Hey I’m friends with this guy too! Robert Galluzzo (aka Rob G)’s love letter to the Psycho series as a whole, this long-awaited doc is a must for Psycho fans. Knowing that the first film has been covered extensively, Galluzzo spends only a brief amount of time on Hitchcock’s original, and then moves on to cover each of its three sequels (the remake is thankfully ignored) in greater detail than their respective DVDs ever bothered to provide. You get lots of great anecdotes, priceless stills (one with Jeff Fahey’s unbuttoned shirt drew a round of applause), and lots of love for the great Anthony Perkins, who was the sole participant of all four films. It’s a shame that he and Psycho II director Richard Franklin have passed on, leaving Mick Garris as the only director to provide new insight, but Galluzzo has assembled pretty much everyone else that’s still alive (Meg Tilly is the only major omission, far as I’m concerned), plus some newer filmmakers like Adam Green and Dave Parker to offer their insight. Hopefully future series docs will take a cue from Legacy and give the sequels their due instead of spending half the time on the one that’s already been covered in detail. P.S. The DVD has three hours of bonus features!
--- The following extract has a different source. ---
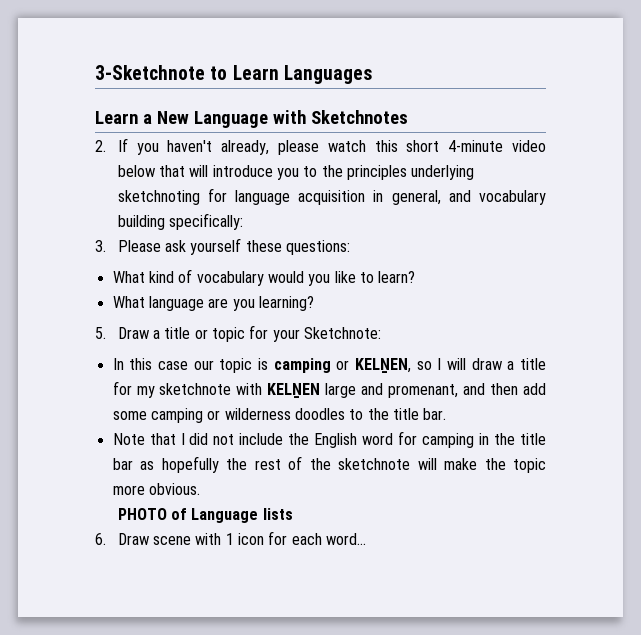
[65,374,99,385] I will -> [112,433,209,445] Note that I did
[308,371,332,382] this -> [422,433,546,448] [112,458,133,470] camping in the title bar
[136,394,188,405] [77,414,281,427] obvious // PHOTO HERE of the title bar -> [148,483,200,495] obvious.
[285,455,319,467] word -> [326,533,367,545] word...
This was a late addition to the lineup, after Hisss had to be pulled due to a subtitle issue. Not really a traditional horror movie, it IS a brutal and water-cooler worthy account of what happens to illegal immigrants who are caught by the “Patriots” who spend their time building their own border fences and such. And they’re led by Peter Stormare, so you know it ain’t going to be pretty for the immigrants. The structure is very much like all the other kidnap/torture movies, but in the process raises some interesting questions about who the real villains are, do the immigrants deserve to be here (in the film’s best moment, one of them is forced to answer the questions that are on the citizenship exam, only to be fed an incorrect answer by one of the “real” Americans), etc. Since I myself am conflicted about the issue at hand, I liked that the film didn’t really DEFEND the immigrants, though I did find it terrifying that someone could watch the film and think of Stormare as the good guy. It’s a ballsy film for director Chris Peckover to make, and I wish him luck finding a studio to release it (if it hasn’t found distribution yet, anyway).

And that’s it! Screamfest 2010 is over. I only missed three films: NEEDLE (which conflicted with the all-nighter at the New Bev), and then both MIRRORS 2 and PSYCH:9, which conflicted with the Reaper Awards, which is something I was invited to, as opposed to having to ask multiple times before getting a press pass. I also ran a bit late on Sunday and missed the first few shorts. Otherwise, I was there for everything. My apologies to my twitter followers who were sick of the RTs and other “pimping” for the festival, as I really enjoy it and wish it drew bigger crowds. Perhaps if the other outlets made more of an effort – I saw very few press guys in the audience (and even fewer more than once). Pretty damn sure no one was there was often as Bloody/HMAD. Didn’t stop one of the staff from basically yelling at me for not taking pictures of the “black carpet” before the short block on Saturday though – apparently even though I am and always have been there as a reviewer only, and had been in there all day watching stuff and thus wanted to eat before the movies started, I’m some sort of asshole. *Shrug*. Other than that, I had a good time, as always, and enjoyed seeing some friends that I don’t get to see too often throughout the year. And Mann’s stopped being so strict about outside food, so I didn’t have to drink their awful soda or eat their stale popcorn once! Thanks to Starbucks and their delicious cocoa/banana choco chip bread, I was never dreading what was happening to my stomach. And that is the greatest gift of all.

What say you?

P.S. I also saw ALTITUDE but I also got the blu-ray to review so a writeup of that will be up as its own thing sometime this week. Preview: not very good!

1 comment:

  1. I paid to see The Collector and Midnight Meat Train in theaters, so it wasn't me, I swear! Nice write-up. I might have to actually go next year.